自動車で走った距離に応じて税金が課される「走行税」。政府・与党は、自動車の税金の抜本的な見直しを
検討する方針で、その1つの案として去年の末に急浮上してきた。しかし、日常的に車を使っている人たちからは、
早くも懸念の声が相次いでいる。いったい走行税とはどんな税なのか。すでに制度を導入している国があると聞き、
現地に入って実態を取材した。(経済部記者 影圭太)

走行税の導入国は…

日本から飛行機で約11時間。空港に降り立つと、季節は日本と真逆の秋へと変わっていた。向かったのは、
南半球の島国・ニュージーランドだ。500万人近い人口より羊のほうが多いことで有名なこの国だが、自動車の数も多い。

世界に先駆けて走行税を導入しているこの国に、世界の道路料金システムを調べる道路新産業開発機構の中村徹さんが
調査に入ると聞いて、制度の実態を取材するため同行することにした。

1000キロ=5000円〜

まず課税の仕組みを調べるため、私たちは最大の都市、オークランドにある観光ツアー会社を訪れた。
この会社では11台の小型バスなどに走行税が課税されている。

社長が税金を納めるために向かったのは、ガソリンスタンドに併設された車検場のような場所だった。

ここで1台1台、走行する距離を1000キロ単位で事前に申請し、距離に応じた税金を納める仕組みだ。
申請した分より走行距離が伸びると、そのつど支払い直す必要がある。

気になる金額は車種ごとに細かく決められていて(分類は約90種類に及ぶ)、最低でも1000キロ当たり68NZドル、
日本円にして約5000円だ。

この会社では、1台当たり平均で年間約30万円が課税されていると言う。現場を見た中村調査員は「少し金額の負担が
重い気がする。支払いの手間もかかるのではないか」と指摘した。

税金を納付すると、それを証明するステッカーがその場で発行される。そこには、金額に応じた走行可能な距離が
書かれていて、ドライバーは車のフロントガラスに貼り付けて走っている。

自動車大変革で急浮上

日本で走行税が浮上したのは、100年に1度と言われる自動車を取り巻く環境の大変革が関係する。
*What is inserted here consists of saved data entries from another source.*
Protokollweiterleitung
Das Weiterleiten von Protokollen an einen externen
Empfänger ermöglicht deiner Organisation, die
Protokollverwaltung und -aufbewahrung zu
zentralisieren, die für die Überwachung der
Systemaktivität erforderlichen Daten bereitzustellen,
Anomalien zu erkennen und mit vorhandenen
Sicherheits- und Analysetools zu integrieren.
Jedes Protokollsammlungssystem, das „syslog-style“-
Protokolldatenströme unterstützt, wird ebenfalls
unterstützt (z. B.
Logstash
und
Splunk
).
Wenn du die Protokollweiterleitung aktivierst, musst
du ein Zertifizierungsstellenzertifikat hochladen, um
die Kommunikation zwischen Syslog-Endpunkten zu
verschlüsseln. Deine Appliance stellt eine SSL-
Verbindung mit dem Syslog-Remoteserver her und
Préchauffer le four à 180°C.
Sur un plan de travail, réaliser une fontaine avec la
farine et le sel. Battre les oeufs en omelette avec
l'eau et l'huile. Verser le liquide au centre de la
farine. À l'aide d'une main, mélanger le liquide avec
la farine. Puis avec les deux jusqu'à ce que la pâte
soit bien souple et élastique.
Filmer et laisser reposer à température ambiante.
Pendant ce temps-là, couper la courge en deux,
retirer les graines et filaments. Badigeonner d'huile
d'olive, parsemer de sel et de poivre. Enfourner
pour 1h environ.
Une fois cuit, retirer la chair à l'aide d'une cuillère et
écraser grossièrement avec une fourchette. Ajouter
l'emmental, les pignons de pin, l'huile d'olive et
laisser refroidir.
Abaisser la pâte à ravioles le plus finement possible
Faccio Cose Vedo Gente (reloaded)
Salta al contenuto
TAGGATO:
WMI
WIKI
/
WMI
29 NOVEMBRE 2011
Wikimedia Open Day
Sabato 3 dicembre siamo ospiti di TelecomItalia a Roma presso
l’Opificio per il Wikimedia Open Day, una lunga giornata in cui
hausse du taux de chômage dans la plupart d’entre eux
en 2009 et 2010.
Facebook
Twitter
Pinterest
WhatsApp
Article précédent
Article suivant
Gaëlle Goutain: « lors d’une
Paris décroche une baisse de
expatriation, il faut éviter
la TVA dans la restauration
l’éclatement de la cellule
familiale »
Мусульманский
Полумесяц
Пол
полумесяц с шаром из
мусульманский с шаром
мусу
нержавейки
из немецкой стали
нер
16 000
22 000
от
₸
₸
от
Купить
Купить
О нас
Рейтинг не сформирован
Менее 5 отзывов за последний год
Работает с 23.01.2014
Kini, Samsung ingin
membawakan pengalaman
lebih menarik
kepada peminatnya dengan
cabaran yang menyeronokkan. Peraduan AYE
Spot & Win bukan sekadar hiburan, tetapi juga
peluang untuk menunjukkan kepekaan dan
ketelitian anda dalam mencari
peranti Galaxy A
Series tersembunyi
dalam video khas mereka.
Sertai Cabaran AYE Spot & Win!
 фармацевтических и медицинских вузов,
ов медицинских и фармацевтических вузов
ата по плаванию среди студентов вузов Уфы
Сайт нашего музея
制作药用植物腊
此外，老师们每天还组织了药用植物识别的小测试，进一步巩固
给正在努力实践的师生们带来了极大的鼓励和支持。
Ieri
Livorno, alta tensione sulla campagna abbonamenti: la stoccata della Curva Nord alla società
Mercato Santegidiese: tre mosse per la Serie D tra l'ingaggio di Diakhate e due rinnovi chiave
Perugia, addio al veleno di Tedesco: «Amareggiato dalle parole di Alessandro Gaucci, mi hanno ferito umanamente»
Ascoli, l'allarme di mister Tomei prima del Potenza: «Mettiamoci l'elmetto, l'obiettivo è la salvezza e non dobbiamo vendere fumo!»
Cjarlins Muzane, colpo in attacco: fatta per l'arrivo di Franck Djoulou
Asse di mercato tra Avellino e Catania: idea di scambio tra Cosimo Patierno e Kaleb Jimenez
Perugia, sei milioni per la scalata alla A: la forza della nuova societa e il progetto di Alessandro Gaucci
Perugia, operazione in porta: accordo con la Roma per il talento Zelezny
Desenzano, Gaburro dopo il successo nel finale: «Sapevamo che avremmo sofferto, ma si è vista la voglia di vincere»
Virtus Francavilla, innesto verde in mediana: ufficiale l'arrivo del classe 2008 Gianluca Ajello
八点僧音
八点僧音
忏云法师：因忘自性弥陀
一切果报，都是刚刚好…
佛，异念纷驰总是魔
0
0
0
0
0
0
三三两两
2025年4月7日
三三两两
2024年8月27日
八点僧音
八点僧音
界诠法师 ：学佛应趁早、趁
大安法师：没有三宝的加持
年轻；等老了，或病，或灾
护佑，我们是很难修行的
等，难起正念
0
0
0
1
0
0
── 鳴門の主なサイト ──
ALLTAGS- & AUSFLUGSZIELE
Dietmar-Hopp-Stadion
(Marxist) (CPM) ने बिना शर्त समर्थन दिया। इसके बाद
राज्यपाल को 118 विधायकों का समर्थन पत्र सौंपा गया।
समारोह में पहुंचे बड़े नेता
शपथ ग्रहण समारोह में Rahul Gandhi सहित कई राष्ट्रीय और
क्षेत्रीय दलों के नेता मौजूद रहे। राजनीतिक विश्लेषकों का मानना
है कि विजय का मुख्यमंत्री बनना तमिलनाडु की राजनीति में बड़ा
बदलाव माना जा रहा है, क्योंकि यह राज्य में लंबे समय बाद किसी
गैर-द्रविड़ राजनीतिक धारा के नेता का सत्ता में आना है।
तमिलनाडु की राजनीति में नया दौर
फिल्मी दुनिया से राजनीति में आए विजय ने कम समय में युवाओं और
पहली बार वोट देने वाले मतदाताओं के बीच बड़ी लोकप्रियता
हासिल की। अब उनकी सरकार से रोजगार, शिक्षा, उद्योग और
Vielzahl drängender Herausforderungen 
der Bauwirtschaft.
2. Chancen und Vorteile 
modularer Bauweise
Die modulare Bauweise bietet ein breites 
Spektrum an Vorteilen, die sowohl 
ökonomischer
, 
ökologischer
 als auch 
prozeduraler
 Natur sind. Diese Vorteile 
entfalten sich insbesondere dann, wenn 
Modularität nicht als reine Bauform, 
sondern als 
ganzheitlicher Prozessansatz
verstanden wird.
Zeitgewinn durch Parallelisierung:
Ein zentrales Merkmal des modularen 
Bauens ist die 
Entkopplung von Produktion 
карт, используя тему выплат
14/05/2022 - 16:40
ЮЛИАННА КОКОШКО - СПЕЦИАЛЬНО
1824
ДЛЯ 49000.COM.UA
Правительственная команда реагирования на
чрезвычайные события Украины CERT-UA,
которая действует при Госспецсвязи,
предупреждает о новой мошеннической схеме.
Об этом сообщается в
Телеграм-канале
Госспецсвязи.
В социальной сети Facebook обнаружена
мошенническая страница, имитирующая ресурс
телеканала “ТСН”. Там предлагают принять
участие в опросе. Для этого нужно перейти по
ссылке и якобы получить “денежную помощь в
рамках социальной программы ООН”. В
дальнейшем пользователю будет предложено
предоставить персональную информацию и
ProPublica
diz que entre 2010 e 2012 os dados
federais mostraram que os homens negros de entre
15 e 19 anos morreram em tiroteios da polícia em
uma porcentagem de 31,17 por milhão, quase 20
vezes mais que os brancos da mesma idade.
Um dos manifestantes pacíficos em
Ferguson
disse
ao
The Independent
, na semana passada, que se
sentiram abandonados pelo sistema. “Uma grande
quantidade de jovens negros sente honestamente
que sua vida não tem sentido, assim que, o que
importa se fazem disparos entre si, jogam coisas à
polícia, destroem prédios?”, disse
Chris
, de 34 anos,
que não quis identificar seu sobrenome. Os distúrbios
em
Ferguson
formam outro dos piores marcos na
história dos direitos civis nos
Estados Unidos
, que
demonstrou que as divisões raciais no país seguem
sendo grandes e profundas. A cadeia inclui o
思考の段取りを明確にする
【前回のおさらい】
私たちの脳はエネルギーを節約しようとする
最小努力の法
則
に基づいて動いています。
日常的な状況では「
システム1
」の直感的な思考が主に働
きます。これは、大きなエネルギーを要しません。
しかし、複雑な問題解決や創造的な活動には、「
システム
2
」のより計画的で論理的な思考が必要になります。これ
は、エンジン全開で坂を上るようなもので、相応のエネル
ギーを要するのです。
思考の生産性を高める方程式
https://www3.nhk.or.jp/news/html/20190412/K10011881941_1904121607_1904121623_01_09.jpg

今の自動車の税金は、「使用する燃料」や「車の保有」を基準に課税されているが、電気自動車やハイブリッド車の
普及で今後燃料の使用は減り、カーシェアの普及で車を持つ人も減少すると予想されている。

このままでは、自動車の税収が急速に落ち込むとみられるため、政府・与党としては、時代の変化に合わせた新たな
課税の基準が必要になってきた、という訳だ。税収が落ち込めば、今後、道路や橋といったインフラの補修も
ままならなくなると危機感もある。

今後の税制のすべてをつかさどる与党の「税制改正大綱」には、自動車に関連する税を中長期的な視点から見直す
検討に入ることが初めて明記され、具体案の1つとして走行距離に応じて課される税が浮上したのだ。